• **Work to be completed**
The word "豪平說話嗎" may appear in the records below. Report how many lines contain it, and write nothing besides the number.

• **Task inputs**
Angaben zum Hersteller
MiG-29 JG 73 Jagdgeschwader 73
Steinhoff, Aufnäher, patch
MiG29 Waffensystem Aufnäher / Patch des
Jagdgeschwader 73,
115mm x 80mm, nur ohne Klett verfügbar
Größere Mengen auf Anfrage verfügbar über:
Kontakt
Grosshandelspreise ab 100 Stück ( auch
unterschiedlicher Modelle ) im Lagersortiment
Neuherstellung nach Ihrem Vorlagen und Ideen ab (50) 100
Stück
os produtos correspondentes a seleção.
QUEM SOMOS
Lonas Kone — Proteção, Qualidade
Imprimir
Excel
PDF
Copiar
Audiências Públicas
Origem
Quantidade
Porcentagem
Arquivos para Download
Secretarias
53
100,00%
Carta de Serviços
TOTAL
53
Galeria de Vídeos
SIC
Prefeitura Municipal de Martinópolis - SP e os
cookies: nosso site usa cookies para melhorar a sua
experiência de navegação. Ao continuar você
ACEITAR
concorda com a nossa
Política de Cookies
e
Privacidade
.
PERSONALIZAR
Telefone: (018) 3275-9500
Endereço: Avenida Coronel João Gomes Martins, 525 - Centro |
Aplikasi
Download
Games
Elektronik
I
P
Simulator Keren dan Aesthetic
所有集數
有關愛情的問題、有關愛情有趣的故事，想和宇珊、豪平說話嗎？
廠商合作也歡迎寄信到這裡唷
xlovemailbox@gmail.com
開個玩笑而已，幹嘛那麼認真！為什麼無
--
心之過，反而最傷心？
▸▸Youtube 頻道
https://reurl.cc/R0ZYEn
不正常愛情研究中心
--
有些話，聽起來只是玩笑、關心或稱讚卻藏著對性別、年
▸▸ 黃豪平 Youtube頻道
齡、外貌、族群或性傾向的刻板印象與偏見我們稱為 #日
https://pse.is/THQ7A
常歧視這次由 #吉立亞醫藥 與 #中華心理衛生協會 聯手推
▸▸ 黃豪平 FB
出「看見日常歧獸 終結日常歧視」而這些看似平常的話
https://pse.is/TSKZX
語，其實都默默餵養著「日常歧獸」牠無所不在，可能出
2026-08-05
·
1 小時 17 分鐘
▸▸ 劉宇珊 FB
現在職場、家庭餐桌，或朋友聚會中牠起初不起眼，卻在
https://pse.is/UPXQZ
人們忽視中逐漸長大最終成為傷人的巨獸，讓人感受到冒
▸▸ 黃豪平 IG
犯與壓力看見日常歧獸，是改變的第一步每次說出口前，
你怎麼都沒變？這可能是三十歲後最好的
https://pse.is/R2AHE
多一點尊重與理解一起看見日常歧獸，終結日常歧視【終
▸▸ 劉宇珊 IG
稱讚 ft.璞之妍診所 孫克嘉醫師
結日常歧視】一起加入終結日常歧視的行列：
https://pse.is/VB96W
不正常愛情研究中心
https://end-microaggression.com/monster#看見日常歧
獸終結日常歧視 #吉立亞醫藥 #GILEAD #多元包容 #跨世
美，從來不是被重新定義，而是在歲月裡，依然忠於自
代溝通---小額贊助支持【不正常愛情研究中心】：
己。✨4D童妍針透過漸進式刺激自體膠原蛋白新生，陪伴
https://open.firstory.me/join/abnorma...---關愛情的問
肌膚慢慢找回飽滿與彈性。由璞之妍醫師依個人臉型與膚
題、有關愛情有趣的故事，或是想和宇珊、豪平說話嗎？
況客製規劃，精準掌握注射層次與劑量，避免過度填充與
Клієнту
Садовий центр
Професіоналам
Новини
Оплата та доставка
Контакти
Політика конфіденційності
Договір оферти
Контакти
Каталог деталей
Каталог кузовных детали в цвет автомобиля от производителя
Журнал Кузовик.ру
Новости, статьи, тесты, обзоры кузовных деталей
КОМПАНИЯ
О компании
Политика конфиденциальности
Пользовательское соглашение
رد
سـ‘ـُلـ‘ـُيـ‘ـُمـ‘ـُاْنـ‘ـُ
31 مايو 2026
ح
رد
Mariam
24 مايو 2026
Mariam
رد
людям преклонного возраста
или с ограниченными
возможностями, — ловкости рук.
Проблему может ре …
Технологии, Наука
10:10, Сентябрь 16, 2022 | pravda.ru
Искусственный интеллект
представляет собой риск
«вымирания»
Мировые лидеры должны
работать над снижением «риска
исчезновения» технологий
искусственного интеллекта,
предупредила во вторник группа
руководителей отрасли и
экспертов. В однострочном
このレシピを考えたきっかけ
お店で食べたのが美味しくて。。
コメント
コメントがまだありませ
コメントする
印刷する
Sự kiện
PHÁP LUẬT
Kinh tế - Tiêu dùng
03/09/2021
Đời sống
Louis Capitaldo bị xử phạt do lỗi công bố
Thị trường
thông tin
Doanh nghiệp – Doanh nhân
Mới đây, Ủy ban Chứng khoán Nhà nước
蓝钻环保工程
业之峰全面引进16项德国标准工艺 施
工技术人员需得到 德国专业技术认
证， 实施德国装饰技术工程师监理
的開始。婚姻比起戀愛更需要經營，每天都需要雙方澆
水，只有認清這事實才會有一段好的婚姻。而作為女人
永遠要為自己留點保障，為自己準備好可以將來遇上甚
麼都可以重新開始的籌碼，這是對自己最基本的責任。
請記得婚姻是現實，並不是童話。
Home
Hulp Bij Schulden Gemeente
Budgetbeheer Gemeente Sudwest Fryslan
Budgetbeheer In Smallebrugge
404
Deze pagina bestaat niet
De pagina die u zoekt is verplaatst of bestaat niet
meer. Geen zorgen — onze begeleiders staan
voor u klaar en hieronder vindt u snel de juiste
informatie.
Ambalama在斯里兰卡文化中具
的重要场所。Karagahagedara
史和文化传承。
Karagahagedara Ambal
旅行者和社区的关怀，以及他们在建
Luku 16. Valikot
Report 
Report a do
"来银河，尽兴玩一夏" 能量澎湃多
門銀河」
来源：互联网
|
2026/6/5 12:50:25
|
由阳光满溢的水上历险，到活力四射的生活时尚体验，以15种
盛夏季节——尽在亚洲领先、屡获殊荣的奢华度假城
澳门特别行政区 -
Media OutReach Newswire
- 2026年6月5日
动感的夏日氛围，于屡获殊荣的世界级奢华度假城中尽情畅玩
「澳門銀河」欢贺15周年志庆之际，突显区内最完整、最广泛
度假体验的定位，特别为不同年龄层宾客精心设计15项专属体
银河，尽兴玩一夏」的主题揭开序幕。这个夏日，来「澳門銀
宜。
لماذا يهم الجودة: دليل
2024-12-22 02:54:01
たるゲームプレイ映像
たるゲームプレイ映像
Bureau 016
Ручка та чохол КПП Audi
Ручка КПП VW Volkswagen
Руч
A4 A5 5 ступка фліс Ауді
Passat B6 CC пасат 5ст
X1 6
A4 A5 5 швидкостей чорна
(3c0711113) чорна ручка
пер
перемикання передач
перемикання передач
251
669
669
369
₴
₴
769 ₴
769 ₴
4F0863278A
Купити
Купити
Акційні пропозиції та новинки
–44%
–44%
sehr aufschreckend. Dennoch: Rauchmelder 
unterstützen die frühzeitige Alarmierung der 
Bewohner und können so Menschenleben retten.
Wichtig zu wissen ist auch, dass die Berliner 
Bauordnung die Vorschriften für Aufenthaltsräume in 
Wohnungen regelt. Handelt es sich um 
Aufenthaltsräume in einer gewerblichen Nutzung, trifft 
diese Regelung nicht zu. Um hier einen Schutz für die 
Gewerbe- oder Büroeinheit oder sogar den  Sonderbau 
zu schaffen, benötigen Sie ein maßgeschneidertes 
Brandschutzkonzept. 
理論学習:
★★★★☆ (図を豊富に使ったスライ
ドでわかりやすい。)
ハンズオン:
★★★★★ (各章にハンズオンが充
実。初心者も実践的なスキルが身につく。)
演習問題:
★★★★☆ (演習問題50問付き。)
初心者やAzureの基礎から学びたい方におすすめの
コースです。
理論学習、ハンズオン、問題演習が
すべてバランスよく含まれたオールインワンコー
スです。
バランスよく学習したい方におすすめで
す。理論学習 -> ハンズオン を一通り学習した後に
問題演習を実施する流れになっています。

• **Your response**
2